Ebola outbreak demands more urgent attention - Financial Times

The World Health Organization has for a third time declined to declare the Ebola outbreak in the Democratic Republic of Congo, which in the past week worryingly crept over the border into Uganda, a public health emergency — for technical reasons that may be correct. Such a declaration could have triggered unhelpful actions, such as suspension of flights to Congo or the closure of borders with neighbouring countries. Making the impoverished central African country a pariah would probably not help anyone. 

If it is right not to panic, it would be equally wrong to be complacent. Make no mistake. What is happening in lawless eastern Congo — a region where poverty, violence and neglect are rife — is exceptionally dangerous. A tragedy in itself, it could yet ripple out much further afield. 

This outbreak of Ebola, a disease that resides harmlessly in bats but becomes deadly in humans, is already the second-worst in history. Only the west African epidemic of 2014, which killed more than 11,000 people in Guinea, Liberia and Sierra Leone, claimed more lives. In Congo, some 1,400 people have died since August, two-thirds of the roughly 2,000 who contracted the disease. Three cases have been confirmed in Uganda, though there are tentative signs that health authorities in that country are bringing things under control. 

For the moment the greatest concern lies in eastern Congo. There, about half of those who have died had no contact with doctors. That is worrying. The way Ebola is normally brought under control is by tracing those who have come into contact with patients. Thanks to a new vaccine, produced by US pharmaceutical company Merck, such people can now be vaccinated, as can those who have come into contact with them. That creates a “ring” to prevent the disease from spreading into the wider population. 

That strategy falls apart, however, if patients are dying before they get to a clinic. By that time they could have infected many others. That is what is happening in eastern Congo, a region riddled with dozens of militias who have filled a vacuum left by a dysfunctional state.
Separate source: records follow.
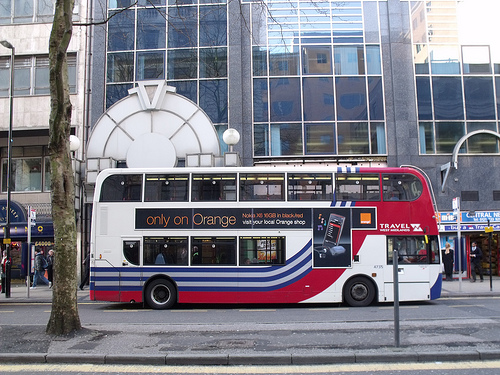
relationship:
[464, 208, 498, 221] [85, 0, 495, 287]
lettering wearing building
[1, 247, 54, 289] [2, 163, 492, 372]
people in street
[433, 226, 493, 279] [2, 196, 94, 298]
pedestrians in background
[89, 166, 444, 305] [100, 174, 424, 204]
bus has windows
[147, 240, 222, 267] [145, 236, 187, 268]
passengers seen in window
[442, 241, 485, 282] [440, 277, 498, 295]
pedestrians on sidewalk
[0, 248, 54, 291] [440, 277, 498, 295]
people on sidewalk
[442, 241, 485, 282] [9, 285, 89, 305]
pedestrians on sidewalk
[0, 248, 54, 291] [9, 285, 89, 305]
people on sidewalk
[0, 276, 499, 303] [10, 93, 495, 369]
sidewalk on street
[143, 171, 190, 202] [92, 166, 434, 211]
window on upper level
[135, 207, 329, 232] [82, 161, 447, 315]
advertisement on bus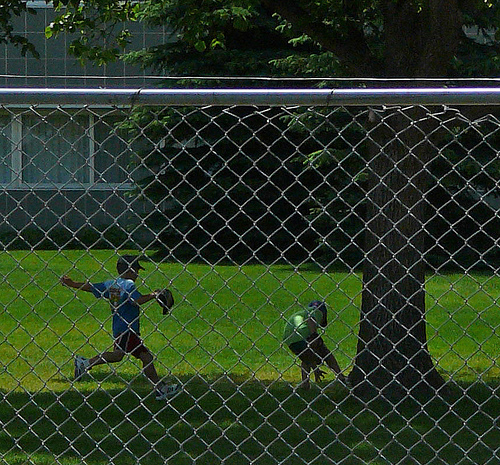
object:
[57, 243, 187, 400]
boy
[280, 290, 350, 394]
boy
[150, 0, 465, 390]
tree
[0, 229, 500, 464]
yard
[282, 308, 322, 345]
shirt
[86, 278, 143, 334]
shirt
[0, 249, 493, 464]
grass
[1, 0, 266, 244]
house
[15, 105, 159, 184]
window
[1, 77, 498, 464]
fence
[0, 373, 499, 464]
shadow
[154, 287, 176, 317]
glove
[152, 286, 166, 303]
hand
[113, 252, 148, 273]
cap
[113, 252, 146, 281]
head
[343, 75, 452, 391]
trunk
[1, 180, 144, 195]
frame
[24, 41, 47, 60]
leaves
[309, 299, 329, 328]
hat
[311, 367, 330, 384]
hand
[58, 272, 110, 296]
arm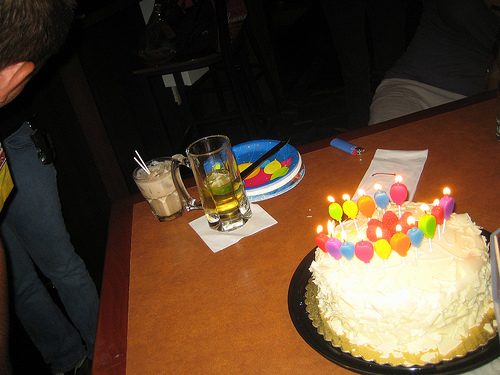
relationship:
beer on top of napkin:
[170, 134, 252, 231] [187, 202, 279, 254]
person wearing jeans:
[0, 1, 99, 373] [2, 121, 102, 371]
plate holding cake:
[272, 277, 304, 331] [349, 255, 452, 319]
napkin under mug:
[187, 204, 278, 253] [165, 115, 257, 247]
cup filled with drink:
[133, 156, 183, 222] [135, 161, 183, 217]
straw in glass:
[126, 145, 163, 182] [154, 190, 174, 211]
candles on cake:
[315, 181, 455, 264] [371, 308, 467, 328]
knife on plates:
[238, 136, 290, 177] [230, 135, 305, 204]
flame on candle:
[313, 220, 325, 236] [314, 182, 455, 259]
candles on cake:
[315, 192, 432, 247] [332, 281, 460, 316]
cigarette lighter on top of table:
[330, 137, 365, 156] [95, 84, 497, 374]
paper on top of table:
[347, 146, 433, 226] [95, 84, 497, 374]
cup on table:
[133, 156, 183, 222] [95, 84, 499, 374]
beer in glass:
[199, 169, 248, 233] [170, 135, 251, 233]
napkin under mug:
[187, 202, 279, 254] [169, 133, 251, 233]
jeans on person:
[0, 121, 100, 372] [0, 1, 99, 373]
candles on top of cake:
[315, 181, 455, 264] [310, 192, 494, 359]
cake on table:
[309, 178, 496, 354] [95, 84, 497, 374]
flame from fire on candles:
[312, 173, 453, 243] [312, 182, 456, 265]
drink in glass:
[132, 159, 184, 220] [172, 131, 251, 229]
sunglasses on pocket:
[27, 116, 57, 164] [10, 124, 40, 162]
Kinshasa, the capital, is more than 1,000 miles away from North Kivu and Ituri, the affected provinces where health workers have been attacked and even killed. Many people are suspicious of outsiders and fearful of quarantine centres from which at least half do not come out alive. After years of abuse, some even believe that Ebola is just another plot to keep them down, a theory that gained traction when presidential elections were cancelled in the area last year because of the epidemic. 

Three things are needed now to bring the crisis under control. The first is money. The World Health Organization has requested $98m to fight the epidemic. Shockingly, despite all the suffering and signs of escalation, it has received only $44m. Second, plentiful supplies of vaccines are needed. A shortage of the Merck vaccine has led health authorities to halve the dose to eke out supplies. Thankfully, Merck has agreed to make more. Another, slightly different, vaccine made by Johnson & Johnson should also be rapidly employed.

The third requirement is the hardest of all. Eastern Congo needs peace. Everything possible should be done to organise some sort of truce with militias. Troops often make things worse, but if more are needed that too should be considered.

The root cause of the violence is the poverty that stalks much of Congo. If something cannot be done to tackle that, then even if this epidemic is brought under control, sooner or later Ebola will be back.